The photograph shows me at the lectern, and to my left, the governor of Maine and other dignitaries. To my right, off in the background—certainly not the focus of the picture—stands David, his back against the glass wall of our new entrance pavilion, looking off to the side with a broad smile, standing there holding, with others, a huge red ribbon that engulfed the structure. Here he was, not out front gathering well-deserved accolades, but rather in the background, quietly supporting our efforts with optimism and good cheer, and doing so with the resolve necessary to actually make something important and lasting happen for our College and our community.
That was David.
David’s interest in and support for art is well known. Art was his professional life and his passion, and you will hear this afternoon from others who can speak with authority about these and other important contributions. My focus—as preface—is to speak briefly about a broader context: the impact David had on Bowdoin and on those of us here who knew him.

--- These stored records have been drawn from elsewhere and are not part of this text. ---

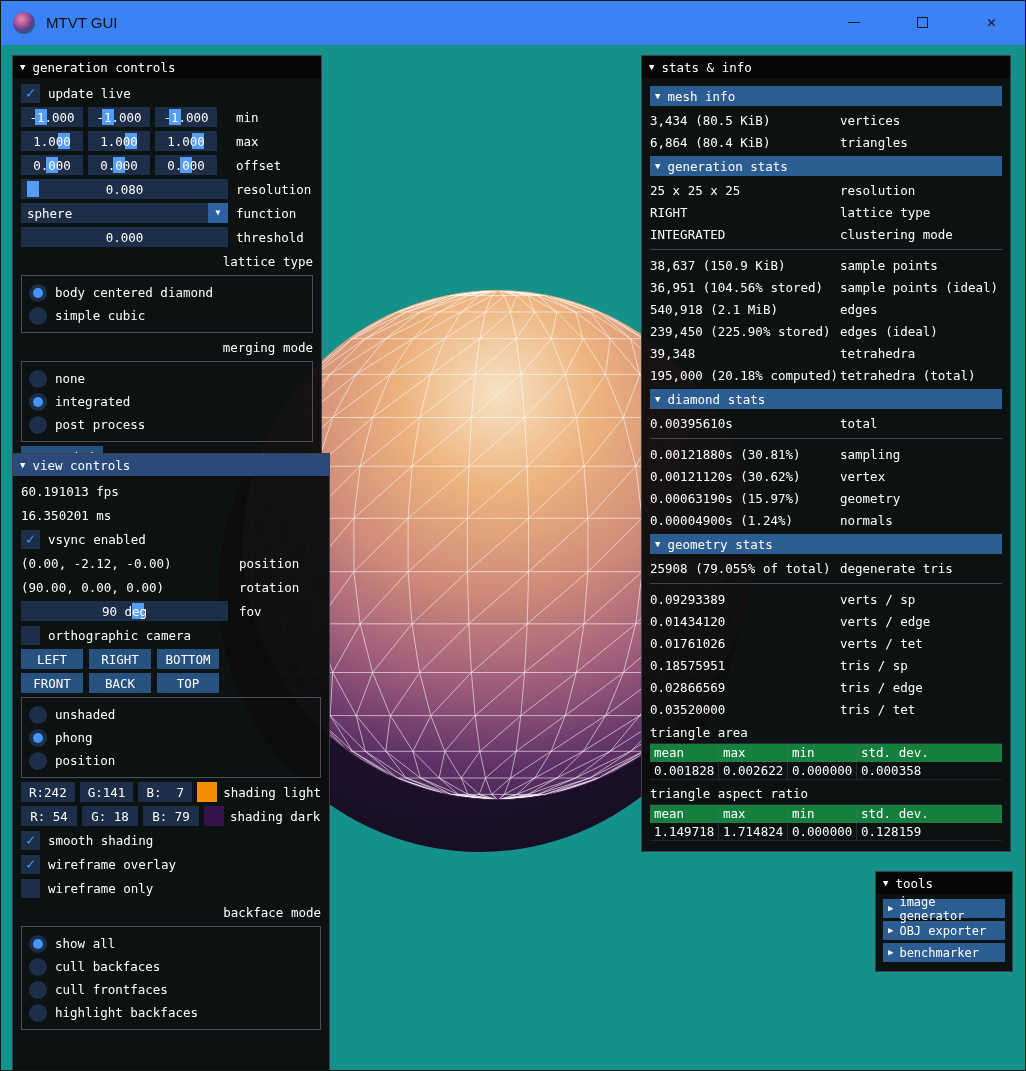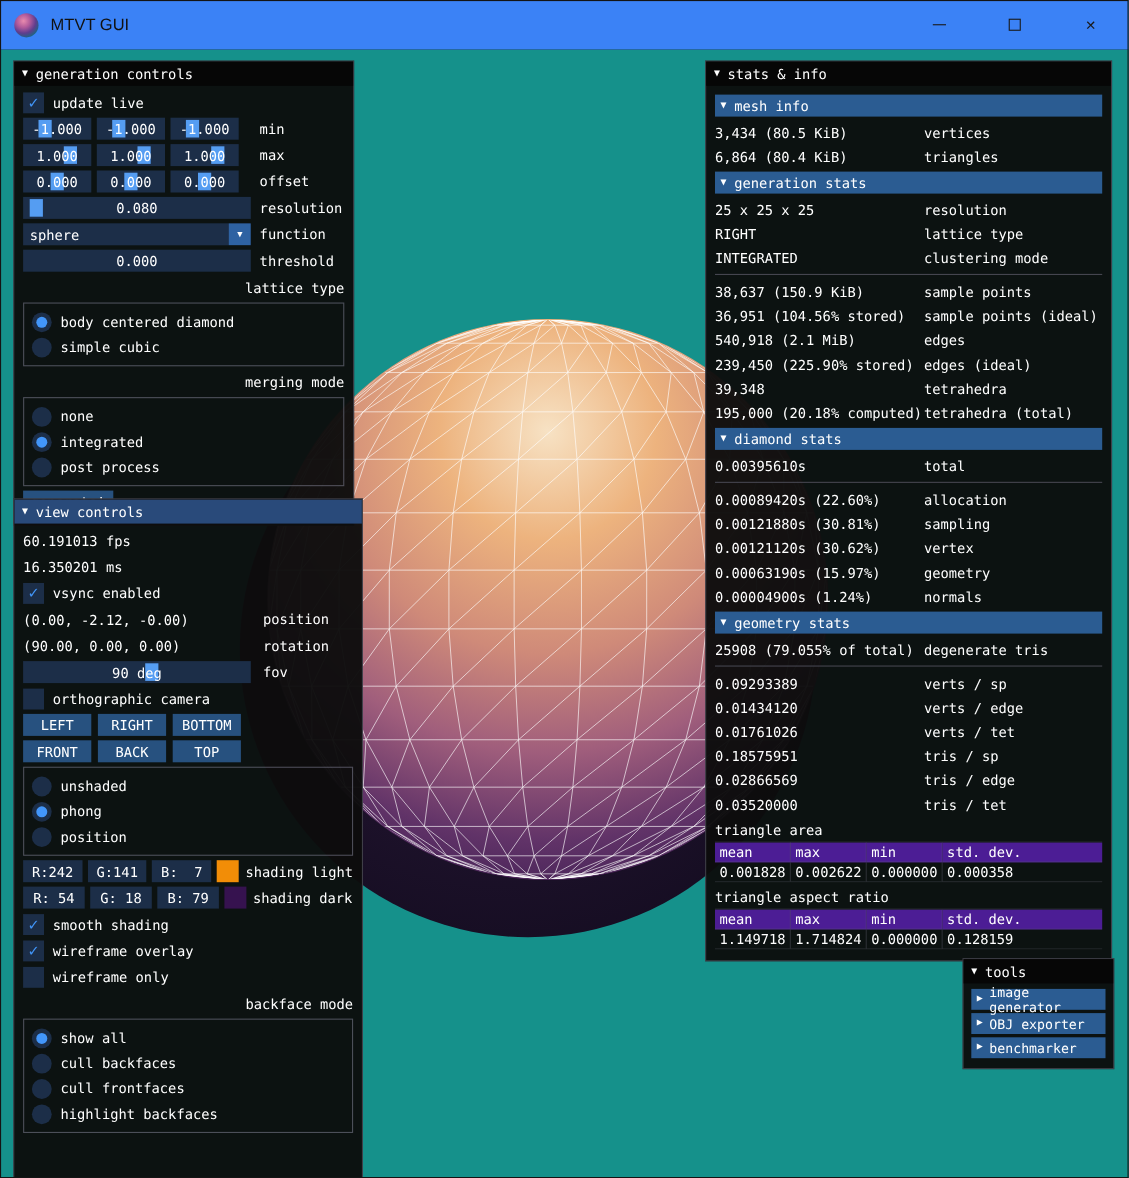--- a/index.html
+++ b/index.html
@@ -58,21 +58,21 @@
   .swatch { width:20px; height:20px; margin-right:6px; flex:none; }
 
   
   .header-bar { height:20px; background:#2b5c92; display:flex; align-items:center; gap:7px; padding:0 5px; margin:3px 0; }
   .stat-row { height:22px; display:flex; align-items:center; position:relative; }
   .stat-label { position:absolute; left:190px; }
   .separator { height:1px; background:#45454f; margin:4px 0; }
   .tbl-title { height:20px; display:flex; align-items:center; margin-top:2px; }
   .tbl { margin:1px 0 3px 0; border-top:1px solid rgba(100,100,115,0.3); }
   .tbl-row { display:flex; height:18px; }
-  .tbl-row.head .tbl-cell { background:#4c1d95; }
+  .tbl-row.head .tbl-cell { background:#15803d; }
   .tbl-cell { width:69px; padding-left:4px; display:flex; align-items:center; border-right:1px solid rgba(100,100,115,0.35); border-bottom:1px solid rgba(100,100,115,0.25); }
   .tbl-cell:last-child { flex:1; border-right:none; }
 
   
   .tools-body { padding:5px 7px 6px 7px; font-size:12px; }
   .tool-item { height:19px; background:#2b5c92; display:flex; align-items:center; gap:6px; padding:0 5px; margin-bottom:3px; }
 
   
   #gen-window   { left:12px;  top:10px;  width:310px; }
   #view-window  { left:12px;  top:408px; width:318px; height:640px; overflow:hidden; }
@@ -1073,24 +1073,20 @@
         <span>diamond stats</span>
       </div>
       <div>
 
       <div class="stat-row">
             <span>0.00395610s</span>
             <span class="stat-label">total</span>
           </div>
           <div class="separator"></div>
           <div class="stat-row">
-            <span>0.00089420s (22.60%)</span>
-            <span class="stat-label">allocation</span>
-          </div>
-          <div class="stat-row">
             <span>0.00121880s (30.81%)</span>
             <span class="stat-label">sampling</span>
           </div>
           <div class="stat-row">
             <span>0.00121120s (30.62%)</span>
             <span class="stat-label">vertex</span>
           </div>
           <div class="stat-row">
             <span>0.00063190s (15.97%)</span>
             <span class="stat-label">geometry</span>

The list is familiar: a son of Bowdoin who graduated in 1970 but who never truly left.
David was a generous donor to the College who offered his financial support—often anonymous. He was a patron of the arts for Bowdoin and one our finest benefactor. David’s knowledge and experience, and his full engagement in the social issues of the day are a model to us all. An overseer and trustee who was the valued advisor to several presidents, museum directors, and others on campus working to advance programs and causes that would move us forward.

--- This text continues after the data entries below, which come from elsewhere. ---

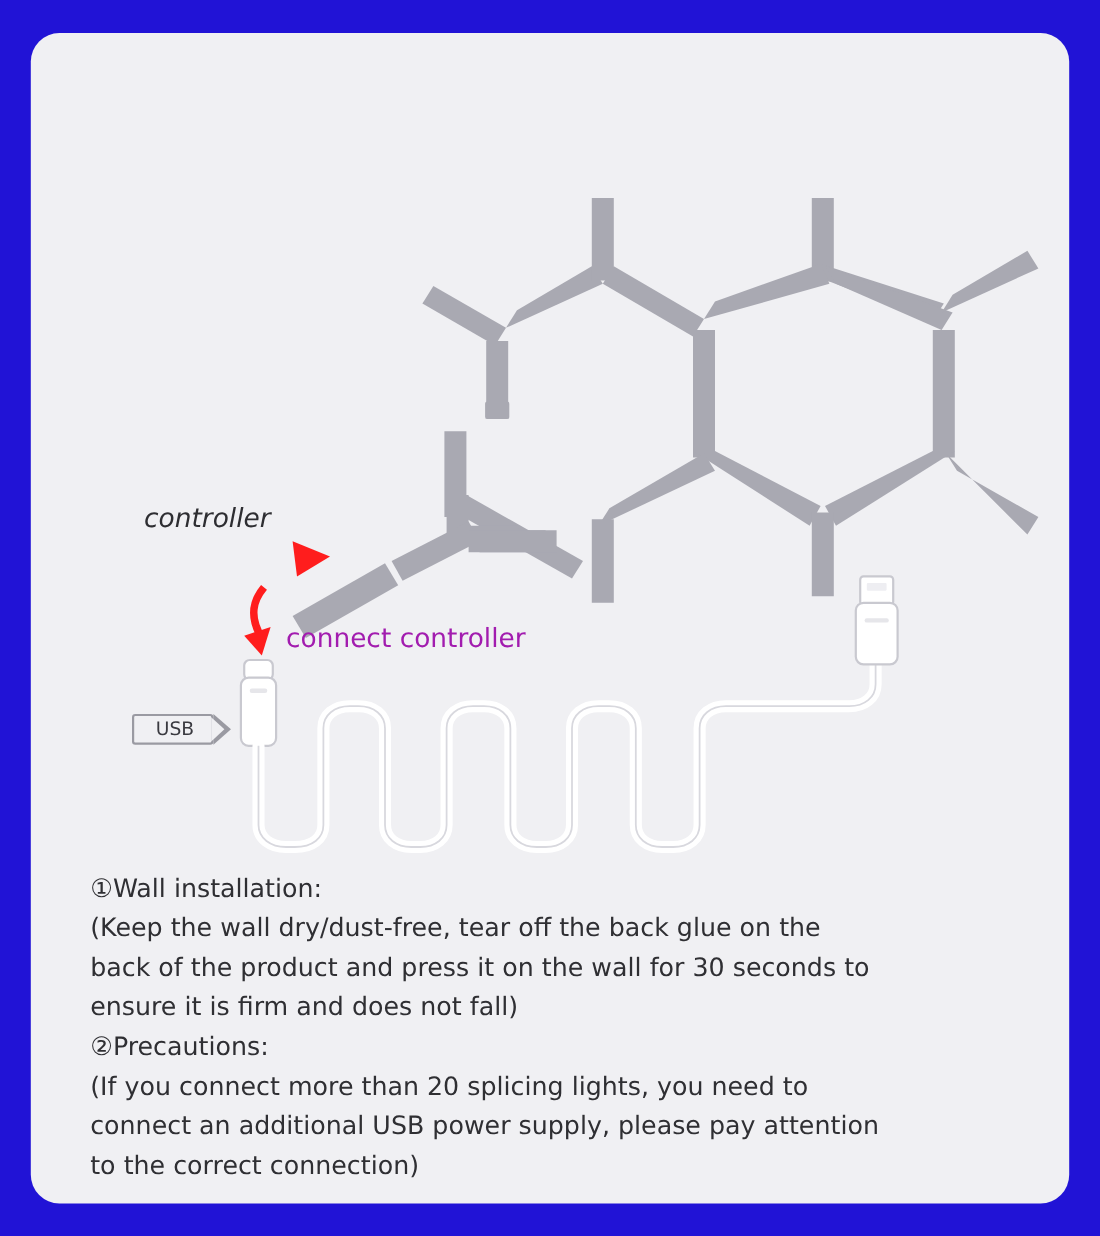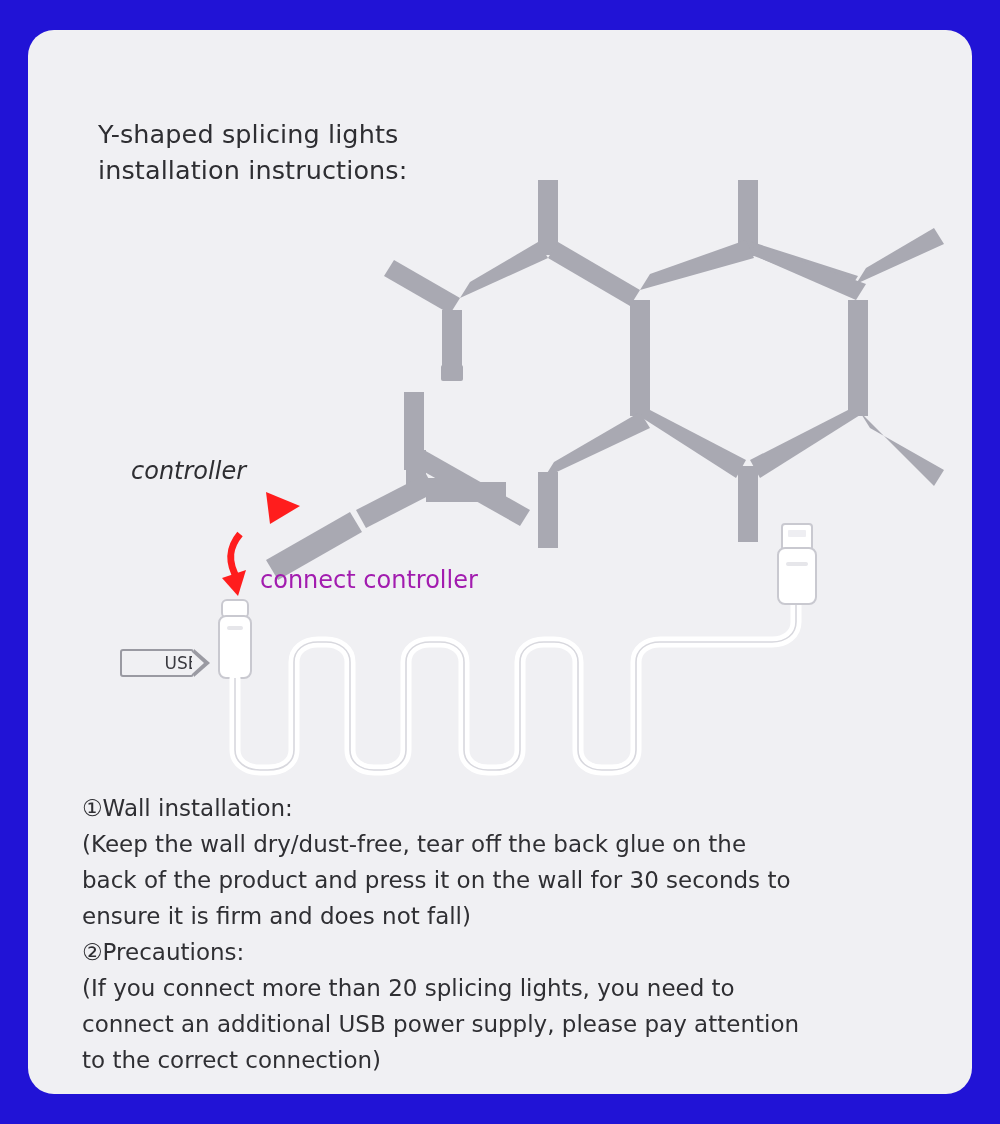--- a/index.html
+++ b/index.html
@@ -79,21 +79,20 @@
   .usb-tag-text {
     position: absolute;
     left: 0;
     top: 0;
     width: 74px;
     height: 24px;
     line-height: 25px;
     text-align: center;
     font-size: 17px;
     color: #3a3a40;
-    padding-left: 23px;
   }
   .usb-tag-arrow {
     position: absolute;
     left: 166px;
     top: 619px;
     width: 0; height: 0;
     border-top: 14px solid transparent;
     border-bottom: 14px solid transparent;
     border-left: 16px solid #9a9aa2;
   }
@@ -116,22 +115,20 @@
     color: #2f2f33;
     white-space: pre-line;
   }
 </style>
 </head>
 <body>
 
 <div class="page">
   <div class="card">
 
-    <div class="title">Y-shaped splicing lights
-installation instructions:</div>
 
     <svg class="hex-svg" width="600" height="420" viewBox="0 0 600 420">
       <g fill="#a9a9b2">
 
         <g>
 
           <polygon points="36,116 46,100 112,138 102,154"></polygon>
 
           <polygon points="112,138 122,122 190,82 200,98"></polygon>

We talk a lot here at Bowdoin about “The Offer of the College,” an iconic description of the liberal arts written over a century ago by William DeWitt Hyde, our seventh president. The “Offer” eloquently describes the aspirations of our form of education:
TO BE AT HOME in all lands and all ages;
To count Nature a familiar acquaintance,
And Art an intimate friend;
To gain a standard for the appreciation of others’ work
And the criticism of your own;
To carry the keys of the world’s library in your pocket,
And feel its resources behind you in whatever task you undertake;
To make hosts of friends...
Who are to be leaders in all walks of life;
To lose yourself in generous enthusiasms
And cooperate with others for common ends —
This is the offer of the college for the best four years of your life.

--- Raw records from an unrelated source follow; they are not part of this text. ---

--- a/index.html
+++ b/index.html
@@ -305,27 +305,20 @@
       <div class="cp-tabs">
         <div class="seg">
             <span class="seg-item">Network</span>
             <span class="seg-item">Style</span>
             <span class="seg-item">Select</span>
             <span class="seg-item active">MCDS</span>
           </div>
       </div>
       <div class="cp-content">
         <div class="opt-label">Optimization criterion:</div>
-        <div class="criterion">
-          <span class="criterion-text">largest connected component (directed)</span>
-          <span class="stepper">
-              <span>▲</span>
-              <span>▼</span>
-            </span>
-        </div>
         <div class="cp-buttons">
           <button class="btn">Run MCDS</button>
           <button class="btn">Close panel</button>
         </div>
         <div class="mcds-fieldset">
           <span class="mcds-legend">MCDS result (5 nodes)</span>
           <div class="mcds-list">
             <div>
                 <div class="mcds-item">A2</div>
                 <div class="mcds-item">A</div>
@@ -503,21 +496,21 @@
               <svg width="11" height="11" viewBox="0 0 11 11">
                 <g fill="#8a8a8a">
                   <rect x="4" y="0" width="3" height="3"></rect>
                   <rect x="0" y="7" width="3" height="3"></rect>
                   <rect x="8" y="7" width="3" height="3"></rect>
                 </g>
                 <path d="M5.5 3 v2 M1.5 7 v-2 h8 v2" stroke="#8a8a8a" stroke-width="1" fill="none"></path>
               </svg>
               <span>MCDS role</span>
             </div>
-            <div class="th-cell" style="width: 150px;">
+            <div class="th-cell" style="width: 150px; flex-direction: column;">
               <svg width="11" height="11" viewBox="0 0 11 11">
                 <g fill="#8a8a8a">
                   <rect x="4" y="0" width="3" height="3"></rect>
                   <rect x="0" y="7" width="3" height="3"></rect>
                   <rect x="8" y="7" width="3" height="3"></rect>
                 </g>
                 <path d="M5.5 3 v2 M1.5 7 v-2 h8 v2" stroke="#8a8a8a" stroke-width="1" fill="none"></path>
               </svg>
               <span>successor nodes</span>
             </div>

I don’t know if the period David spent here as a student was—to him—the best four years of his life. I suspect that he had many uncertain and difficult moments, as many students do. But there is no doubt at all that David Becker lived Hyde’s “Offer.”
It wasn’t easy or uncomplicated. David had to push and sometimes endure, but he did so with an obvious love for the College, an understanding of its history and limitations, and with an optimistic and generous spirit that was convinced—and convinced all of us—that Bowdoin could be a better place.
He was, in many ways, a person ahead of his time—an advocate for gay and lesbian rights when taking such a stand meant taking serious risks. For David, this was not a matter of politics, but a statement of morality and social justice. David was a passionate spokesperson against apartheid in South Africa when anger and confrontation clouded the call for promoting basic human dignity. And David advocated never with rage or antagonism, but rather with reason, intelligence, and passion. This is why we so respected him at Bowdoin and why we listened when he had something to say.
My years as a Bowdoin student overlapped David’s. We served together on the Board of Trustees, and as president, I frequently looked to David for advice, insight, and support. I will miss that counsel, and all of us will miss David’s unyielding passion for his college. We are proud of him, we are grateful for his many lasting contributions, and we are honored that he wanted Bowdoin to host this event today.